Show Up: Francesca Fuchs

Francesca Fuchs, Elephant, 2018, 30 x 41.5 in, acrylic on canvas over board.

Francesca Fuchs’s subtle alchemy takes place under the bright light of her studio, where shadows aren’t quite banished but rather lifted. Everything from her canvases (arranged evenly against the walls) to the chairs to her milky coffee attains an out-of-time quality in which the summer afternoon blaze disperses into the background. In spite of this airiness, Fuchs’ compositions are sturdy, possessing an insistence that correlates neatly with how the artist describes her own experience. “The older I get the more complicated it gets, but what [I’m] about seems to diffuse.”

Francesca Fuchs
Wood Man, 2018
41.5 x 30 in
acrylic on canvas over board

This moment is an important one in Fuchs’s career. Art League Houston has recently dubbed her Texas Artist of the Year, a title about which Fuchs says, “I feel super honored. It speaks to the work, to my presence in the community.” A teacher and sometimes curator, Fuchs is preparing for several exhibitions this fall. The first, at Inman Gallery Sept, 14 through Oct. 27, is a product of her recent MacDowell Colony residency and is called How To Tell the Truth and Painting, and the second, at Art League Sept. 7 through Nov. 3, is titled Something. The titles and the paintings are like Zen koans—you feel the truth of them in the body before the intellect catches up.

Fuchs’ mesmerizing directness as a painter (and interview subject) belies the painstaking nature of her practice. “It’s completely planned to make it look effortless,” she explains while showing me a tiny, foam-core model of Inman gallery hung with proportionally miniscule versions of the paintings she is creating for the show. To execute the kind of perfectly unfussy strokes of the paintings themselves, she has to “make a little sketch, to paint it in the most economical way.”

The smallish works are still-lifes, based on her father’s desk objects. “He died two years ago now. I had this impulse to photograph them,” she says. Each object—a pair of metal scissors, a glass paperweight, a composition book—is painted backlit upon the swirly wood grain of the desk. “The choosing was accidental. This was what was in the box.” The paintings are closely cropped and intimate, but they also possess a strange floating quality, achieved with lighting and Fuchs’ characteristic high-key palette. She describes them as meditations on death, “thinking about departure via the small things.”

Francesca Fuchs
Paperweight, 2018
16 x 22.75 in
acrylic on canvas over board

Fuchs has long focused on the so-called small things, saying “the domestic, the home, these objects as signifiers of self and place.” It’s how she poses the bigger questions, often wrapped in the guise of the mundane. “I have a lot of objects. I think most artists have a lot of objects around.” She’s especially interested in memories attached to objects. “Can that weight be felt?” The works for the Something exhibition capitalize on this question, focusing on single, personal items placed in against an unidentifiable neutral background. One is a pair of dancing ducks her granny made. The question for her here is, “How do I address memory without the sentimentality?”

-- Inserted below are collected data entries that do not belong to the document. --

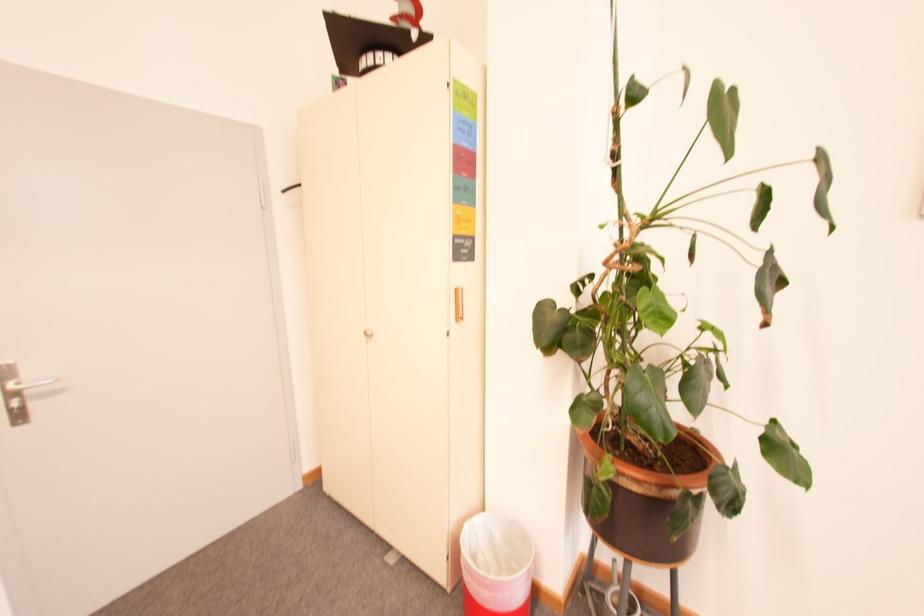
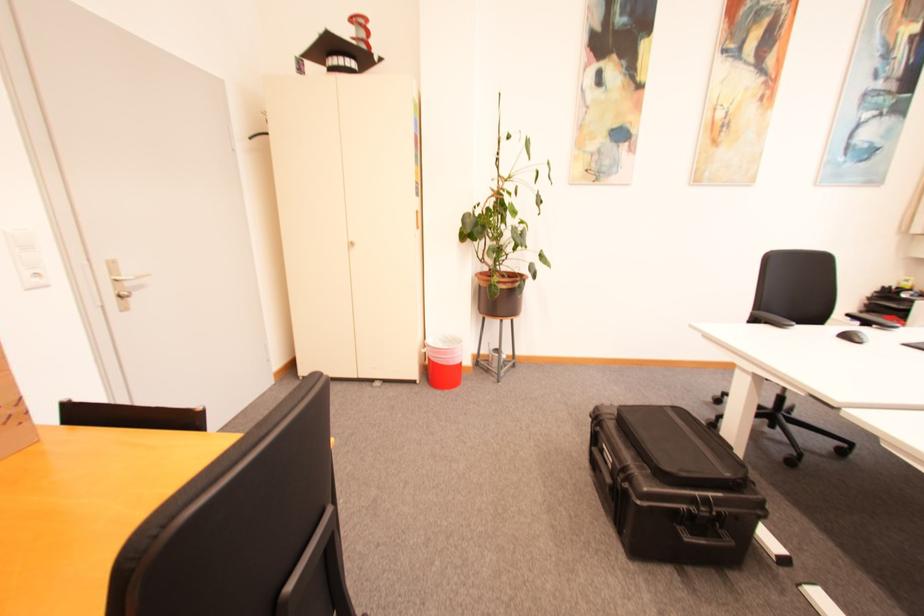
Locate, in the second image, the point that corresponds to point (601, 488) in the first image.

(500, 286)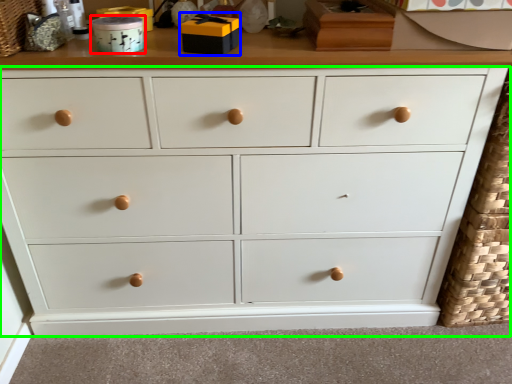
Question: Based on their relative distances, which object is nearer to toy (highlighted by a red box)? Choose from toy (highlighted by a blue box) and chest of drawers (highlighted by a green box).

Choices:
 (A) toy
 (B) chest of drawers

Answer: (A)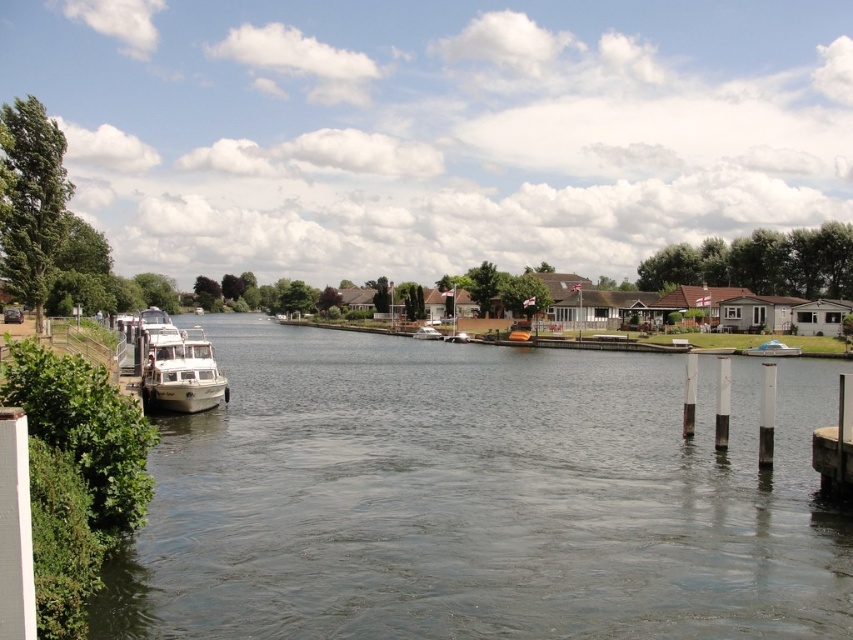
You are a photographer planning to capture a reflection shot of the blue glossy car at center in the clear water at left. Based on the scene, will the reflection of the car be fully visible in the water?

The clear water at left has a greater height compared to blue glossy car at center, so the reflection of the blue glossy car at center will be fully visible in the clear water at left since the water is deep enough to accommodate the car.

You are standing on the riverside dock and want to board the white glossy boat at left. Which direction should you move relative to the clear water at left to reach the boat?

The clear water at left is below the white glossy boat at left, so you should move upward from the clear water at left to reach the white glossy boat at left.

You are a photographer planning to capture the blue glossy car at center and the white glossy boat at center in a single shot. Given their heights, which object will appear smaller in the photo?

The blue glossy car at center will appear smaller in the photo because it is not as tall as the white glossy boat at center.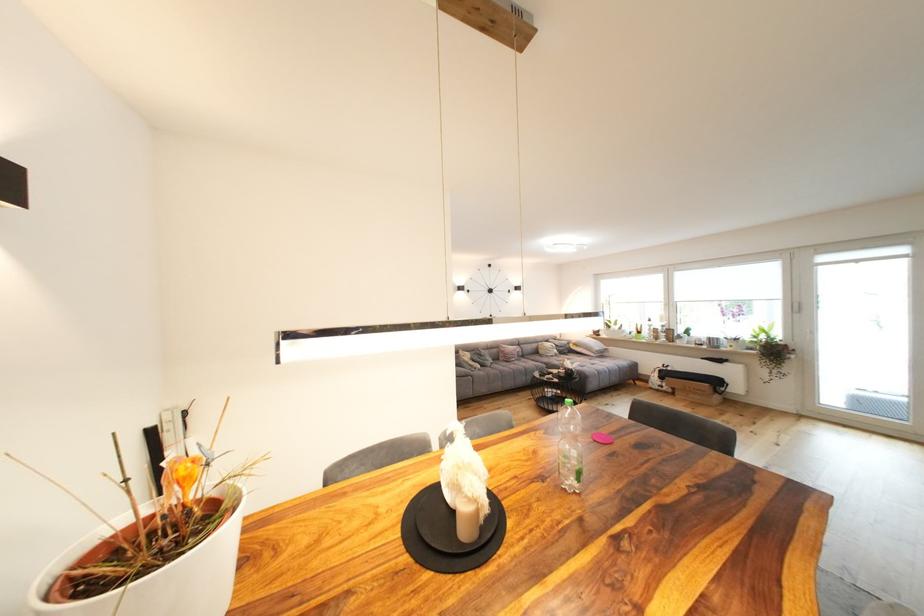
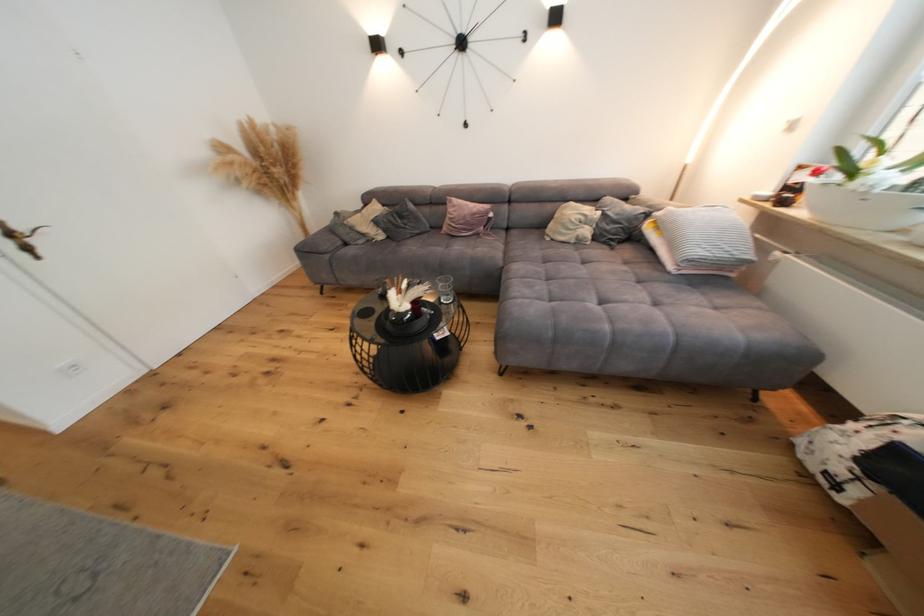
Question: I am providing you with two images of the same scene from different viewpoints. Please identify which objects are invisible in image2.

Choices:
 (A) metal door handle
 (B) clear drinking glass
 (C) white plant pot
 (D) none of these

Answer: (D)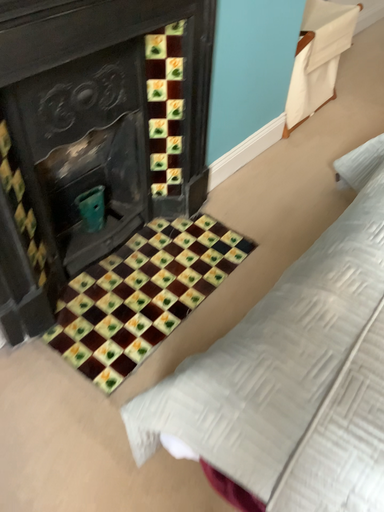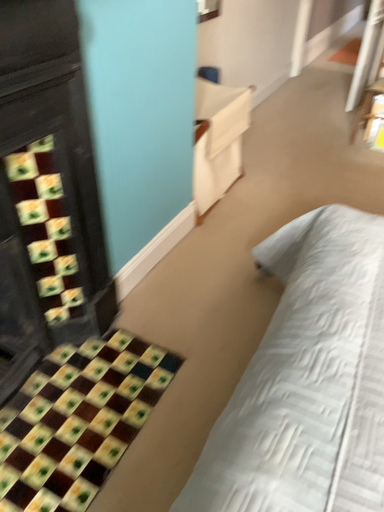
Question: How did the camera likely rotate when shooting the video?

Choices:
 (A) rotated left
 (B) rotated right

Answer: (B)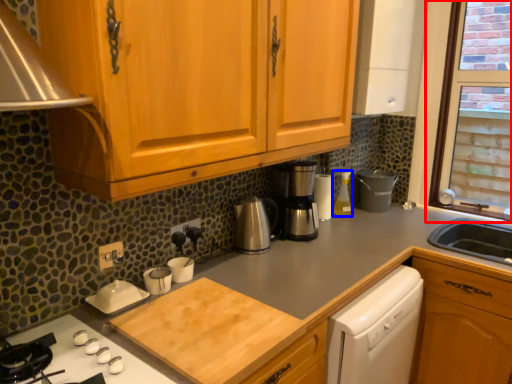
Question: Which object is further to the camera taking this photo, window (highlighted by a red box) or bottle (highlighted by a blue box)?

Choices:
 (A) window
 (B) bottle

Answer: (B)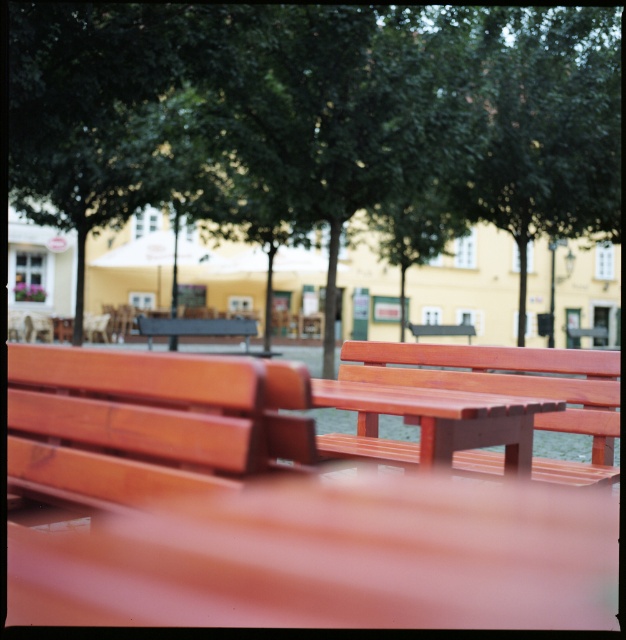
Question: Is green leafy tree at center in front of wooden table at center?

Choices:
 (A) yes
 (B) no

Answer: (B)

Question: From the image, what is the correct spatial relationship of green leafy tree at center in relation to matte wood bench at center?

Choices:
 (A) above
 (B) below

Answer: (A)

Question: Which object is farther from the camera taking this photo?

Choices:
 (A) matte wood bench at center
 (B) matte black bench at center
 (C) wooden table at center
 (D) green leafy tree at center

Answer: (B)

Question: Does matte wood bench at center have a larger size compared to wooden table at center?

Choices:
 (A) no
 (B) yes

Answer: (A)

Question: Which of the following is the closest to the observer?

Choices:
 (A) (198, 440)
 (B) (423, 449)

Answer: (A)

Question: Among these points, which one is nearest to the camera?

Choices:
 (A) (525, 467)
 (B) (203, 317)
 (C) (131, 456)
 (D) (302, 72)

Answer: (C)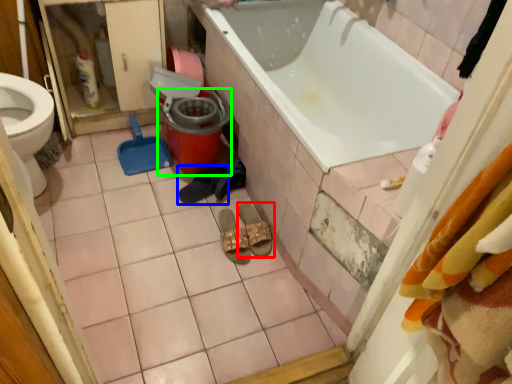
Question: Estimate the real-world distances between objects in this image. Which object is closer to footwear (highlighted by a red box), footwear (highlighted by a blue box) or potty (highlighted by a green box)?

Choices:
 (A) footwear
 (B) potty

Answer: (A)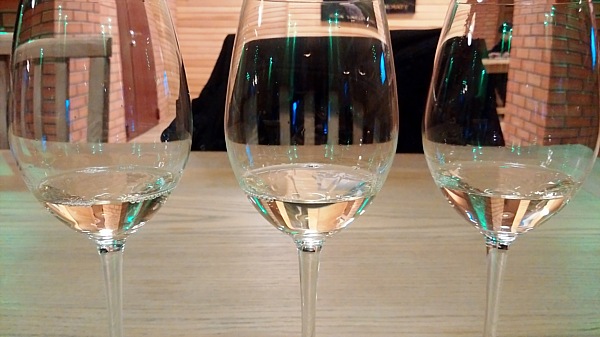
Where is `table`? The width and height of the screenshot is (600, 337). table is located at coordinates (239, 283).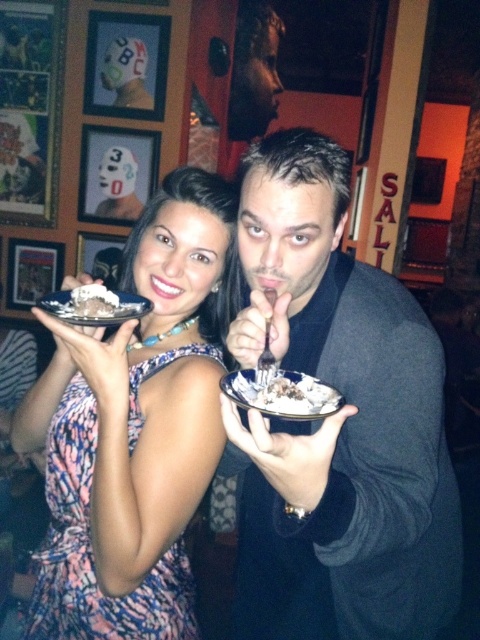
Question: Considering the real-world distances, which object is farthest from the white ceramic plate at center?

Choices:
 (A) silver metallic plate at left
 (B) white creamy dessert at center
 (C) matte black jacket at center

Answer: (A)

Question: Which point is closer to the camera taking this photo?

Choices:
 (A) (91, 490)
 (B) (302, 307)
 (C) (319, 404)

Answer: (C)

Question: Among these points, which one is farthest from the camera?

Choices:
 (A) (328, 612)
 (B) (224, 388)
 (C) (296, 372)
 (D) (90, 289)

Answer: (A)

Question: Observing the image, what is the correct spatial positioning of matte black jacket at center in reference to white creamy dessert at center?

Choices:
 (A) left
 (B) right

Answer: (B)

Question: Is matte black jacket at center closer to the viewer compared to white ceramic plate at center?

Choices:
 (A) no
 (B) yes

Answer: (A)

Question: Does matte black jacket at center lie behind silver metallic plate at left?

Choices:
 (A) no
 (B) yes

Answer: (A)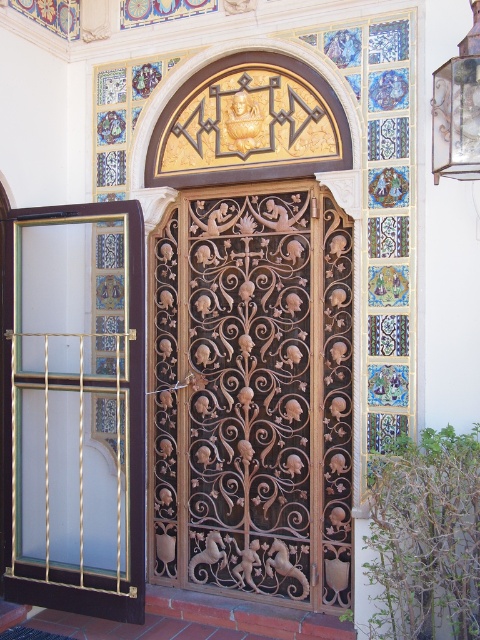
In the scene shown: Which of these two, brown wrought iron door at center or frosted glass screen door at left, stands taller?

Standing taller between the two is brown wrought iron door at center.

Does brown wrought iron door at center have a lesser height compared to frosted glass screen door at left?

In fact, brown wrought iron door at center may be taller than frosted glass screen door at left.

Who is more distant from viewer, (267,568) or (108,604)?

The point (267,568) is more distant.

This screenshot has height=640, width=480. Find the location of `brown wrought iron door at center`. brown wrought iron door at center is located at coordinates (252, 394).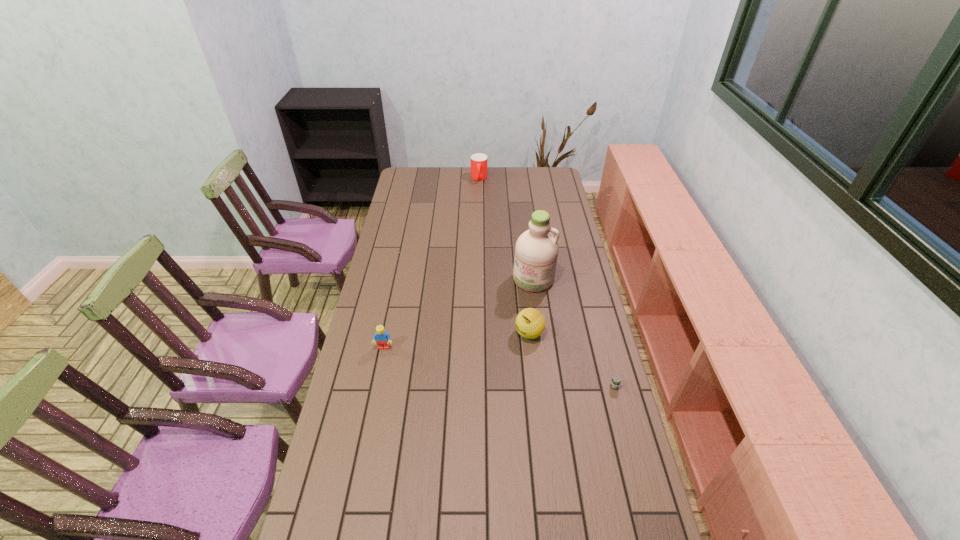
Where is `free space that satisfies the following two spatial constraints: 1. on the front side of the farthest object; 2. on the left side of the tallest object`? The height and width of the screenshot is (540, 960). free space that satisfies the following two spatial constraints: 1. on the front side of the farthest object; 2. on the left side of the tallest object is located at coordinates (479, 279).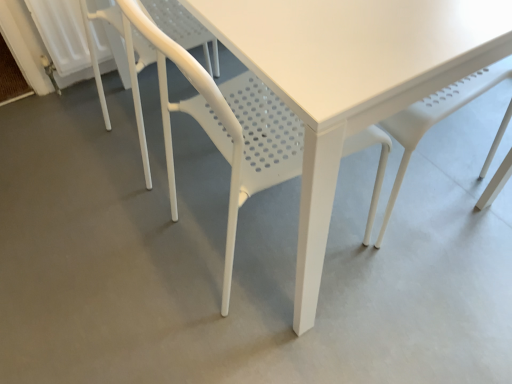
The image size is (512, 384). Identify the location of free location in front of white plastic chair at center, the 1th chair positioned from the right. 281,341.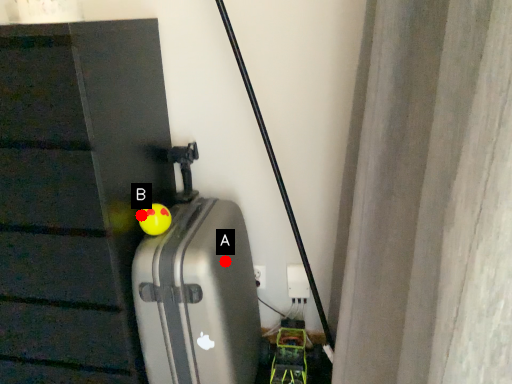
Question: Two points are circled on the image, labeled by A and B beside each circle. Which of the following is the closest to the observer?

Choices:
 (A) A is closer
 (B) B is closer

Answer: (B)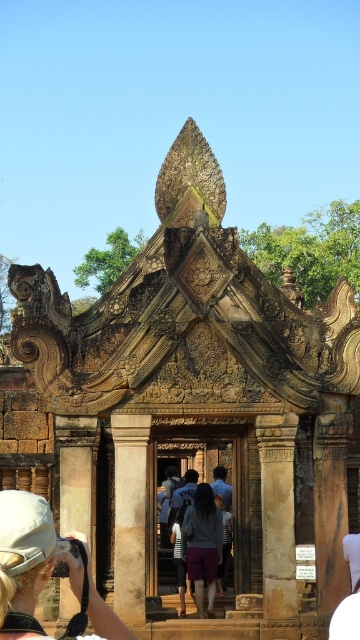
You are an archaeologist standing at the base of the ancient temple structure. You need to reach the purple cotton shorts at center to examine them, but you must avoid touching the brown stone pillar at center. Given that the pillar is 16.03 meters away from the shorts, can you safely walk in a straight line from your current position to the shorts without coming into contact with the pillar?

The brown stone pillar at center is 16.03 meters away from the purple cotton shorts at center. Since the distance between them is significant, you can safely walk in a straight line from your current position to the purple cotton shorts at center without touching the brown stone pillar at center.

You are a tourist standing in front of the ancient temple structure. You notice the brown stone column at center and the purple cotton shorts at center. Which object is positioned higher from the ground?

The brown stone column at center is located above the purple cotton shorts at center, so it is positioned higher from the ground.

You are a photographer standing at the base of the ancient temple structure. You want to take a photo of the dark gray fabric skirt at center. Considering the distance between you and the skirt, can you capture the entire structure in one shot without moving your position?

The distance between you and the dark gray fabric skirt at center is 336.01 feet, so you can capture the entire structure in one shot without moving your position because the distance is sufficient for a wide enough angle.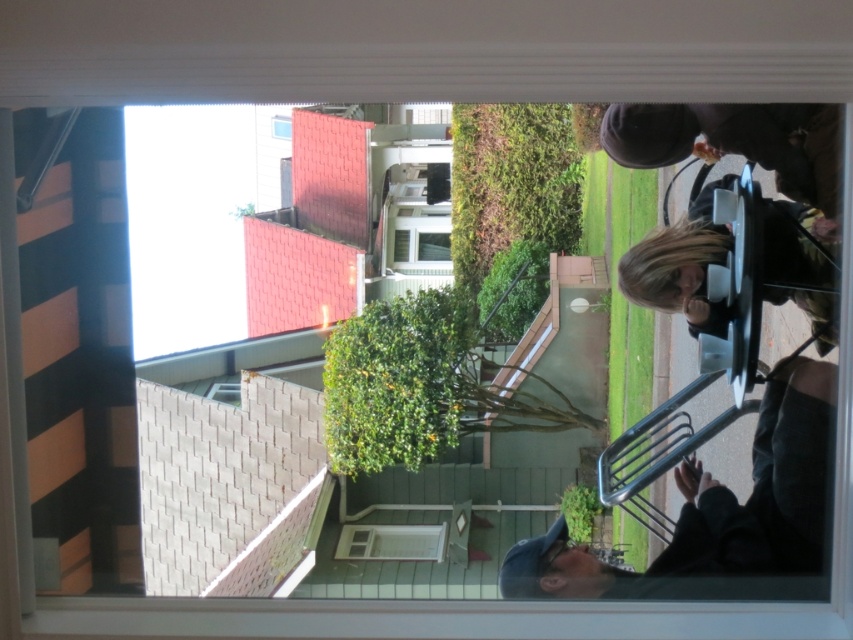
Is point (792, 563) closer to viewer compared to point (279, 115)?

Yes, it is in front of point (279, 115).

Can you confirm if dark gray fabric jacket at lower right is positioned below matte glass window at upper center?

Correct, dark gray fabric jacket at lower right is located below matte glass window at upper center.

Who is more forward, (798, 548) or (283, 115)?

Point (798, 548) is more forward.

The width and height of the screenshot is (853, 640). I want to click on dark gray fabric jacket at lower right, so click(x=718, y=508).

Does dark gray fabric jacket at lower right appear over blonde hair at lower right?

No.

Can you confirm if dark gray fabric jacket at lower right is positioned to the left of blonde hair at lower right?

Yes, dark gray fabric jacket at lower right is to the left of blonde hair at lower right.

Is point (816, 502) positioned in front of point (825, 332)?

That is True.

Identify the location of dark gray fabric jacket at lower right. (718, 508).

Who is lower down, blonde hair at lower right or matte glass window at upper center?

blonde hair at lower right

Is blonde hair at lower right closer to camera compared to matte glass window at upper center?

Yes, it is in front of matte glass window at upper center.

Is point (825, 321) farther from camera compared to point (283, 134)?

No, it is in front of (283, 134).

I want to click on blonde hair at lower right, so click(680, 262).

A case study in answering this question may be found at the Glassell School’s current faculty exhibition, where the artist has included two paintings of Christmas trees. “That’s an object you shouldn’t be painting,” she laughs. It just isn’t among the expected vernacular of contemporary art, and yet taken as an opportunity to paint all of the “little abstractions that happen,” the trees shift. Between Fuchs’ efficient brushwork, (“confidence builds over time in your mark-making”) and her precise eye for color, the holiday perennials shed their nostalgic glow and become objects of visual and conceptual complexity. Fuchs has little patience for rose-colored glasses. “I am wary of the word nostalgia,” she explains, “because it has to do with wallowing.”

The words she does use, such as “tenderness” and “joyfulness” as well as her insistence that “it’s the little things that matter,” continue to run counter to certain visions of The Project of Contemporary Art as defined by its institutions. But Fuchs ascribes to the notion that the personal is political and by this standard her work maintains a quiet radicalism. “I do hope they stand in for other people’s objects,” she says, “that they can reach out and affect people.”